(Page text)
--- START ---
Why do 21st Century Christians favor, or oppose, same-sex marriage?

Why do 21st Century Christians favor, or oppose, same-sex marriage?

THE QUESTION:

Why do 21st Century Christians favor, or oppose, same-sex marriage?

THE GUY’S ANSWER:

Just before Christmas, a top Trump-loving conservative on New York City talk radio professed disbelief that some Americans persist in opposing same-sex marriage because of some book (unnamed) written ages ago. So The Guy again realizes that journalism has important work to do explaining the basics on Christian thinking, both con and pro.

The teaching against gay and lesbian relationships stood essentially unquestioned for 2,000 years but that’s now changing. Still, on the global level some 2 billion people belong to Catholic, Orthodox, conservative Protestant, and Independent indigenous churches where there’s no prospect of any major change, though individual members dissent. (The same for a billion Muslims.)

In the U.S., the traditionalists are on defense with gay and lesbian marriage legalized by the Supreme Court and now Congress. They seek recognition by courts and government agencies of their conscience claims, hope to avoid penalties, and worry that ostracism from polite society may lie ahead.
--- END ---
(What the exercise asks)
Answer these from the piece on Christian views of same-sex marriage:
(a) For how long did the teaching against gay and lesbian relationships stand essentially unquestioned?
(b) About how many people belong to churches where there's no prospect of any major change?
(c) Which two bodies have legalized gay and lesbian marriage in the U.S.?
Rely only on the text above; the material plays no part.

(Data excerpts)
--- START ---
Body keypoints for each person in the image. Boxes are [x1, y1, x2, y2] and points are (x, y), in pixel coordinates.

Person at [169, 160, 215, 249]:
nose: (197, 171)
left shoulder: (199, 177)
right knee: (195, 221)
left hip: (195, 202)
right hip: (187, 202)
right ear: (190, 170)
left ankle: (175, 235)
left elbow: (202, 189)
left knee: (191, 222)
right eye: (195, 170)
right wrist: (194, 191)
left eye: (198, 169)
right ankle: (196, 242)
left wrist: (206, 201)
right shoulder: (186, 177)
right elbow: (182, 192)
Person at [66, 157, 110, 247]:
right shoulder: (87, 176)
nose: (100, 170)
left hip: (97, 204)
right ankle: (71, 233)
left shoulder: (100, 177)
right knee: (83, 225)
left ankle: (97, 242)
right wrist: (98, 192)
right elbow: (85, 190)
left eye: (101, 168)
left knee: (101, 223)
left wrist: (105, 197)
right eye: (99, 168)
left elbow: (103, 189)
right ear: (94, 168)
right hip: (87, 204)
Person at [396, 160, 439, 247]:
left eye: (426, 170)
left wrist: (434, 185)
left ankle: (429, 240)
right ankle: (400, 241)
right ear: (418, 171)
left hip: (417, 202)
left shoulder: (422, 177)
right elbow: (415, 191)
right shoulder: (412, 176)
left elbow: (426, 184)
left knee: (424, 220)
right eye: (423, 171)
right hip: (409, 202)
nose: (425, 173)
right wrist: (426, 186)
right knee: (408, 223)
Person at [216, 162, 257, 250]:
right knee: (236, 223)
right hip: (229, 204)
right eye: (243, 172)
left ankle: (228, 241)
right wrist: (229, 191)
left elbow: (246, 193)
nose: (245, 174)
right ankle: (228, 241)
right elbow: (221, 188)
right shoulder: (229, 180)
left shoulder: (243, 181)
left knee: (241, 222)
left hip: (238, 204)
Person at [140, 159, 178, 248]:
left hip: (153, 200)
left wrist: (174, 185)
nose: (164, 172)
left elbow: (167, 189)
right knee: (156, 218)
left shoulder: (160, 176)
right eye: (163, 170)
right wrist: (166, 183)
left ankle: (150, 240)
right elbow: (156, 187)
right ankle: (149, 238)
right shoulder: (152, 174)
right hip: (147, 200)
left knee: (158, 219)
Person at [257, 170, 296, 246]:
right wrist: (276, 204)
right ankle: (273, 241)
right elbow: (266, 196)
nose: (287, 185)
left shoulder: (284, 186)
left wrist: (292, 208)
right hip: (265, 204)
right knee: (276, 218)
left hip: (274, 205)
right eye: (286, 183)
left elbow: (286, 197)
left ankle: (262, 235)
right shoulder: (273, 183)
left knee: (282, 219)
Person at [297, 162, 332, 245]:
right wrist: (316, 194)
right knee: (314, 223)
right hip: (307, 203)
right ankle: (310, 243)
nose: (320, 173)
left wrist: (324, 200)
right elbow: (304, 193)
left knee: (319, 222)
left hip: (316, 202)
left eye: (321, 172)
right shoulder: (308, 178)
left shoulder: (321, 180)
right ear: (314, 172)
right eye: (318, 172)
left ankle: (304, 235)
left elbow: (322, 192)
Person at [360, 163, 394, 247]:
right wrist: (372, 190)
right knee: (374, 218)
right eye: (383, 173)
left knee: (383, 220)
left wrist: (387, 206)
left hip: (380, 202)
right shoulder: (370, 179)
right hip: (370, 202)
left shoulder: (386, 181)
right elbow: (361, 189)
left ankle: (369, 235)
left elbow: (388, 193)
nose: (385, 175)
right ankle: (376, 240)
--- END ---
--- START ---
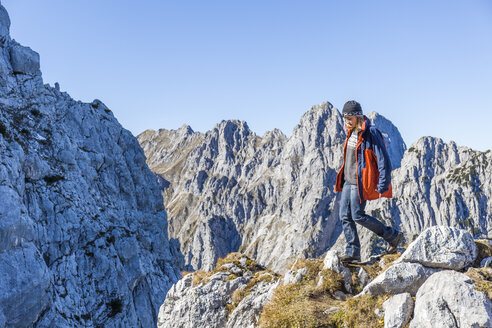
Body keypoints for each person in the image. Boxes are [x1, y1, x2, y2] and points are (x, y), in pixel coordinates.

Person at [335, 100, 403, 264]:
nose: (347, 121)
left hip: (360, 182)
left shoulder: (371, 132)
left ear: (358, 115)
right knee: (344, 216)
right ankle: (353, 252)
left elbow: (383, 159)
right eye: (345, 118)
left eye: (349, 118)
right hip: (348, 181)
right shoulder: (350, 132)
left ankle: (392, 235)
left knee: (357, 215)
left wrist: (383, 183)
--- END ---
(Output of the exercise)
(a) 2,000 years
(b) Some 2 billion
(c) The Supreme Court and Congress